[Saved entries]
- - - - - - -

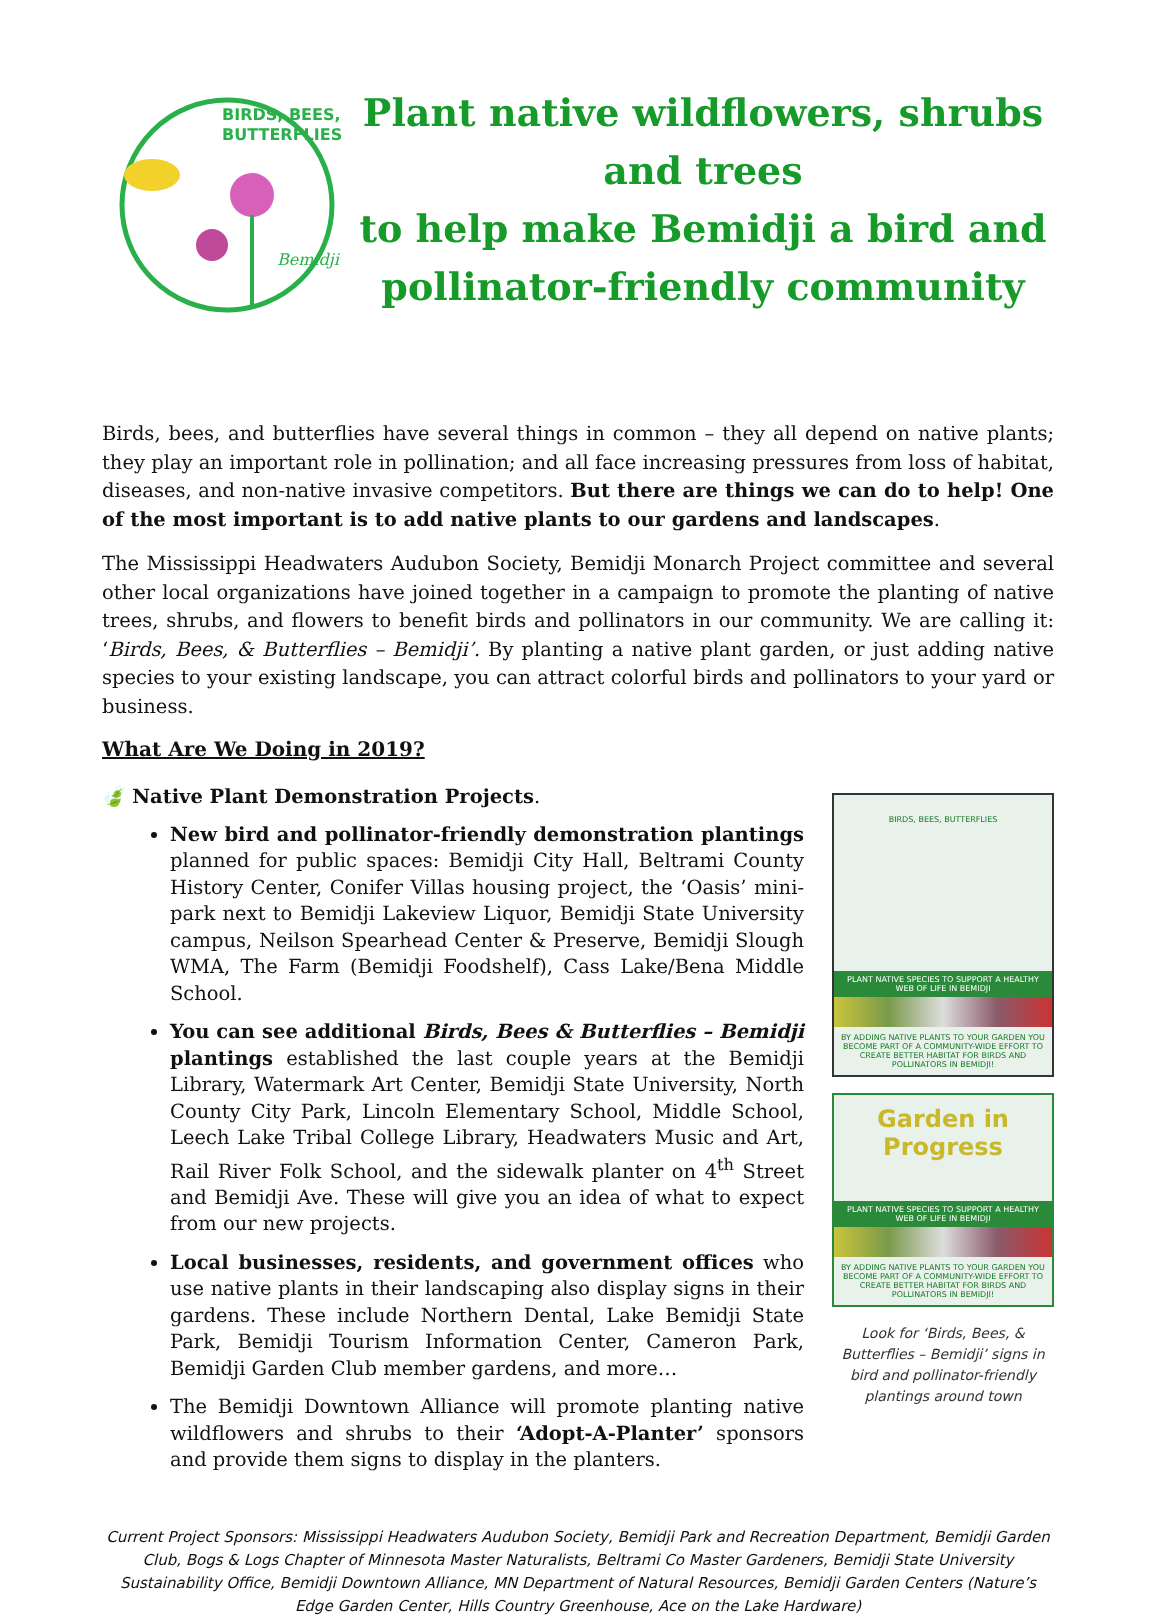BIRDS, BEES,
BUTTERFLIES
Bemidji
Plant native wildflowers, shrubs and trees
to help make Bemidji a bird and
pollinator-friendly community
Birds, bees, and butterflies have several things in common – they all depend on native plants; they play an important role in pollination; and all face increasing pressures from loss of habitat, diseases, and non-native invasive competitors. But there are things we can do to help! One of the most important is to add native plants to our gardens and landscapes.
The Mississippi Headwaters Audubon Society, Bemidji Monarch Project committee and several other local organizations have joined together in a campaign to promote the planting of native trees, shrubs, and flowers to benefit birds and pollinators in our community. We are calling it: ‘Birds, Bees, & Butterflies – Bemidji’. By planting a native plant garden, or just adding native species to your existing landscape, you can attract colorful birds and pollinators to your yard or business.
What Are We Doing in 2019?
🍃 Native Plant Demonstration Projects.
New bird and pollinator-friendly demonstration plantings planned for public spaces: Bemidji City Hall, Beltrami County History Center, Conifer Villas housing project, the ‘Oasis’ mini-park next to Bemidji Lakeview Liquor, Bemidji State University campus, Neilson Spearhead Center & Preserve, Bemidji Slough WMA, The Farm (Bemidji Foodshelf), Cass Lake/Bena Middle School.
You can see additional Birds, Bees & Butterflies – Bemidji plantings established the last couple years at the Bemidji Library, Watermark Art Center, Bemidji State University, North County City Park, Lincoln Elementary School, Middle School, Leech Lake Tribal College Library, Headwaters Music and Art, Rail River Folk School, and the sidewalk planter on 4<sup>th</sup> Street and Bemidji Ave. These will give you an idea of what to expect from our new projects.
Local businesses, residents, and government offices who use native plants in their landscaping also display signs in their gardens. These include Northern Dental, Lake Bemidji State Park, Bemidji Tourism Information Center, Cameron Park, Bemidji Garden Club member gardens, and more…
The Bemidji Downtown Alliance will promote planting native wildflowers and shrubs to their ‘Adopt-A-Planter’ sponsors and provide them signs to display in the planters.
BIRDS, BEES, BUTTERFLIES
PLANT NATIVE SPECIES TO SUPPORT A HEALTHY WEB OF LIFE IN BEMIDJI
BY ADDING NATIVE PLANTS TO YOUR GARDEN YOU BECOME PART OF A COMMUNITY-WIDE EFFORT TO CREATE BETTER HABITAT FOR BIRDS AND POLLINATORS IN BEMIDJI!
Garden in Progress
PLANT NATIVE SPECIES TO SUPPORT A HEALTHY WEB OF LIFE IN BEMIDJI
BY ADDING NATIVE PLANTS TO YOUR GARDEN YOU BECOME PART OF A COMMUNITY-WIDE EFFORT TO CREATE BETTER HABITAT FOR BIRDS AND POLLINATORS IN BEMIDJI!
Look for ‘Birds, Bees, & Butterflies – Bemidji’ signs in bird and pollinator-friendly plantings around town
Current Project Sponsors: Mississippi Headwaters Audubon Society, Bemidji Park and Recreation Department, Bemidji Garden Club, Bogs & Logs Chapter of Minnesota Master Naturalists, Beltrami Co Master Gardeners, Bemidji State University Sustainability Office, Bemidji Downtown Alliance, MN Department of Natural Resources, Bemidji Garden Centers (Nature’s Edge Garden Center, Hills Country Greenhouse, Ace on the Lake Hardware)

- - - - - - -

**WORK TASK**
Every line above goes into the copy unchanged; the pictures do not.

**SOLUTION TO THE PROBLEM**
BIRDS, BEES,
BUTTERFLIES
Bemidji
Plant native wildflowers, shrubs and trees
to help make Bemidji a bird and
pollinator-friendly community
Birds, bees, and butterflies have several things in common – they all depend on native plants; they play an important role in pollination; and all face increasing pressures from loss of habitat, diseases, and non-native invasive competitors. But there are things we can do to help! One of the most important is to add native plants to our gardens and landscapes.
The Mississippi Headwaters Audubon Society, Bemidji Monarch Project committee and several other local organizations have joined together in a campaign to promote the planting of native trees, shrubs, and flowers to benefit birds and pollinators in our community. We are calling it: ‘Birds, Bees, & Butterflies – Bemidji’. By planting a native plant garden, or just adding native species to your existing landscape, you can attract colorful birds and pollinators to your yard or business.
What Are We Doing in 2019?
🍃 Native Plant Demonstration Projects.
New bird and pollinator-friendly demonstration plantings planned for public spaces: Bemidji City Hall, Beltrami County History Center, Conifer Villas housing project, the ‘Oasis’ mini-park next to Bemidji Lakeview Liquor, Bemidji State University campus, Neilson Spearhead Center & Preserve, Bemidji Slough WMA, The Farm (Bemidji Foodshelf), Cass Lake/Bena Middle School.
You can see additional Birds, Bees & Butterflies – Bemidji plantings established the last couple years at the Bemidji Library, Watermark Art Center, Bemidji State University, North County City Park, Lincoln Elementary School, Middle School, Leech Lake Tribal College Library, Headwaters Music and Art, Rail River Folk School, and the sidewalk planter on 4<sup>th</sup> Street and Bemidji Ave. These will give you an idea of what to expect from our new projects.
Local businesses, residents, and government offices who use native plants in their landscaping also display signs in their gardens. These include Northern Dental, Lake Bemidji State Park, Bemidji Tourism Information Center, Cameron Park, Bemidji Garden Club member gardens, and more…
The Bemidji Downtown Alliance will promote planting native wildflowers and shrubs to their ‘Adopt-A-Planter’ sponsors and provide them signs to display in the planters.
BIRDS, BEES, BUTTERFLIES
PLANT NATIVE SPECIES TO SUPPORT A HEALTHY WEB OF LIFE IN BEMIDJI
BY ADDING NATIVE PLANTS TO YOUR GARDEN YOU BECOME PART OF A COMMUNITY-WIDE EFFORT TO CREATE BETTER HABITAT FOR BIRDS AND POLLINATORS IN BEMIDJI!
Garden in Progress
PLANT NATIVE SPECIES TO SUPPORT A HEALTHY WEB OF LIFE IN BEMIDJI
BY ADDING NATIVE PLANTS TO YOUR GARDEN YOU BECOME PART OF A COMMUNITY-WIDE EFFORT TO CREATE BETTER HABITAT FOR BIRDS AND POLLINATORS IN BEMIDJI!
Look for ‘Birds, Bees, & Butterflies – Bemidji’ signs in bird and pollinator-friendly plantings around town
Current Project Sponsors: Mississippi Headwaters Audubon Society, Bemidji Park and Recreation Department, Bemidji Garden Club, Bogs & Logs Chapter of Minnesota Master Naturalists, Beltrami Co Master Gardeners, Bemidji State University Sustainability Office, Bemidji Downtown Alliance, MN Department of Natural Resources, Bemidji Garden Centers (Nature’s Edge Garden Center, Hills Country Greenhouse, Ace on the Lake Hardware)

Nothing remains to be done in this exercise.